Beginning the day the child died, the appellant started lying to family members about the status of the child. By 10 March 2013, AJT and her family became suspicious and contacted the base command post. When asked by personnel from his unit, the appellant said the child had been sick but that he had been in contact with a doctor. Later that evening, the appellant was directed by personnel from his chain of command to return home for an inspection. His house was found to be in an unsanitary and unlivable condition, and the appellant falsely told his first sergeant that the child was with an off-base babysitter. The next day, the house again failed inspection, and the appellant was ordered to have the child home the following day, when another inspection would occur. The appellant attempted suicide that night and ultimately admitted that his son was “gone” and had died in February.

Under rights advisement, the appellant admitted to the events surrounding the child’s death and provided information on where his body could be found. A subsequent autopsy revealed the emaciated child died from severe malnutrition as a result of neglect.

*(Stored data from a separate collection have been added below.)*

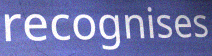
recognises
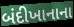
બંદીખાનાના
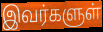
இவர்களுள்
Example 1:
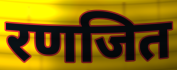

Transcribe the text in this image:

रणजित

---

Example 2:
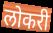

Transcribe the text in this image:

लोकरी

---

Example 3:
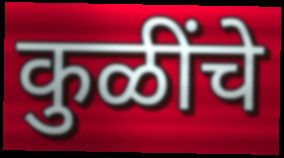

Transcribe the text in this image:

कुळींचे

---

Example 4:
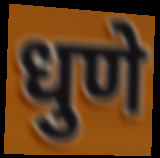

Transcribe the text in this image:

धुणे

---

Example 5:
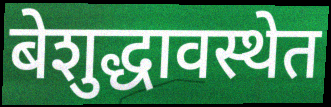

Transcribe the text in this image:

बेशुद्धावस्थेत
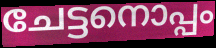
ചേട്ടനൊപ്പം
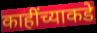
काहींच्याकडे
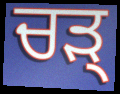
ਚੜ੍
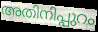
അതിനിപ്പുറം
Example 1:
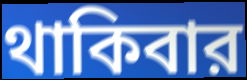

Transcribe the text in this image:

থাকিবার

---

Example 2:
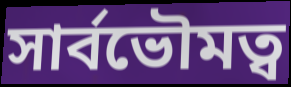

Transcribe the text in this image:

সার্বভৌমত্ব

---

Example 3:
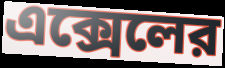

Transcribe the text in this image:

এক্সেলের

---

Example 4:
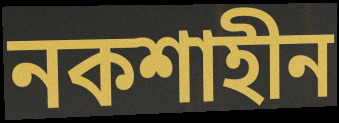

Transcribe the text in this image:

নকশাহীন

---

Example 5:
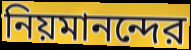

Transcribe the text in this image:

নিয়মানন্দের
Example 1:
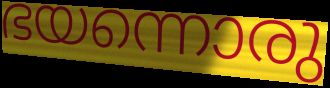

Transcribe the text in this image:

ഭയന്നൊരു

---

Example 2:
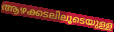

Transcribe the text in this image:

ആഴക്കടലിലൂടെയുള്ള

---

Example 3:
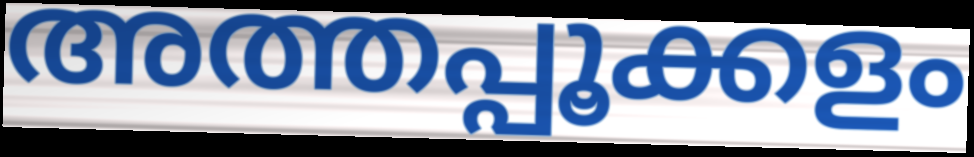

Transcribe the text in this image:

അത്തപ്പൂക്കളം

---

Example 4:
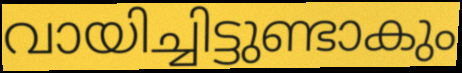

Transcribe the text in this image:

വായിച്ചിട്ടുണ്ടാകും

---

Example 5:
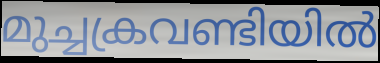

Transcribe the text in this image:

മുച്ചക്രവണ്ടിയിൽ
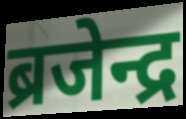
ब्रजेन्द्र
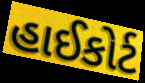
હાઈકોર્ટ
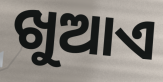
ଖୁଆଏ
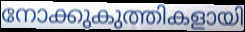
നോക്കുകുത്തികളായി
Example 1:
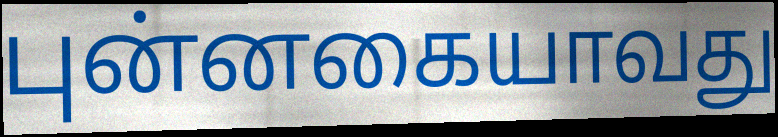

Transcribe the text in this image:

The child’s body weighed just under 14 pounds, which is under the 5th percentile for children that age. There were no signs of physical abuse.

The appellant pled guilty to murdering his son by engaging in the inherently dangerous acts of starvation and maltreatment. He admitted that leaving his young child alone in the manner described above and his failure to seek medical treatment for the child demonstrated a wanton disregard for human life, and that he knew death or great bodily harm was a probable consequence of his failure to feed and hydrate the child. He admitted he could have done so or had others take care of the child if he had wanted. The appellant also pled guilty to child endangerment for leaving the child alone and failing to adequately feed and obtain medical care for him.

The appellant also pled guilty to obstructing justice by wrapping his son’s body in trash bags and leaving it beside a road. For stating on 10 March 2013 that his child was with an off-base babysitter when, in fact, he was dead, the appellant pled guilty to making a false official statement.

Sentence Appropriateness

Pursuant to Grostefon, the appellant asserts that his sentence is inappropriately severe based on sentence comparisons. To support this claim, he cites two cases referenced in his clemency submission to the convening authority, and argues that his sentence to 40 years confinement is inappropriately severe when compared to the sentences in those cases.

3 ACM 38563 This court reviews sentence appropriateness de novo. United States v. Lane, 64 M.J. 1, 2 (C.A.A.F. 2006). We “may affirm only such findings of guilty and the sentence or such part or amount of the sentence, as [we find] correct in law and fact and determine[], on the basis of the entire record, should be approved.” Article 66(c), UCMJ, 10 U.S.C. § 866(c).